Assessor de Putin diz que apenas um lado está disposto a cumprir acordos de Anchorage

O assessor presidencial russo Yuri Ushakov afirmou neste domingo (21) que a Rússia não espera o cumprimento dos acordos firmados durante a cúpula de Anchorage, no Alasca, entre o presidente russo, Vladimir Putin, e o presidente dos Estados Unidos, Donald Trump. Segundo ele, Moscou espera alcançar uma vitória.

Em entrevista ao jornalista Pavel Zarubin, Ushakov declarou que apenas uma das partes continua comprometida com os entendimentos alcançados em Anchorage.
"Neste momento, uma das partes continua comprometida com os acordos que foram negociados em Anchorage, enquanto a outra parte, ao que tudo indica — e isso já pode ser afirmado —, não foi capaz de cumprir sua parte do acordo nem de respeitar os compromissos", afirmou o assessor presidencial russo.
Situação no campo de batalha
Ushakov também avaliou que o Ocidente está equivocado ao acreditar que conseguirá derrotar a Rússia. Segundo ele, a situação na linha de frente demonstra o avanço gradual das tropas russas.
"Eles estão enganados, porque é preciso observar atentamente o que acontece no campo de batalha, na linha de contato, onde nossas tropas avançam de forma gradual e constante", disse.
Postura da Europa
Na sexta-feira (19), o porta-voz do Kremlin, Dmitry Peskov, afirmou que o principal erro da Europa é acreditar que negociações com Moscou devem ocorrer "a partir de uma posição de força e aproveitando a fraqueza" da Rússia.

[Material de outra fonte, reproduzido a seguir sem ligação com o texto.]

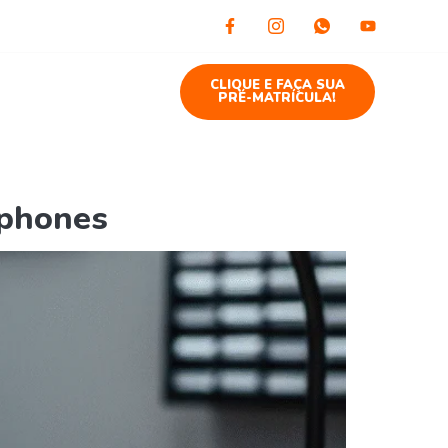
to
Blog
CLIQUE E FAÇA SUA
PRÉ-MATRÍCULA!
tphones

"Estamos prontos para manter contatos, e não fomos nós que impulsionamos a suspensão e a redução a zero desses contatos", declarou Peskov.
- O presidente russo, Vladimir Putin, afirmou em diversas ocasiões que o país está comprometido em encontrar uma solução diplomática para a crise ucraniana.
- Entre as condições apresentadas por Moscou estão a retirada das tropas ucranianas das repúblicas populares de Donetsk e Lugansk e das regiões de Zaporozhie e Kherson, incorporadas pela Rússia após consultas populares realizadas em 2022.
- Putin também afirma que é necessário garantir a segurança da Rússia a longo prazo e eliminar o que Moscou considera as causas profundas do conflito, incluindo a expansão da OTAN e a situação da população russófona na Ucrânia.
- A proposta russa prevê ainda o reconhecimento, por Kiev, da Crimeia, Sebastopol, Donetsk, Lugansk, Zaporozhie e Kherson como parte da Federação da Rússia, além da neutralidade, do não alinhamento, da desnuclearização, da desmilitarização e da desnazificação da Ucrânia.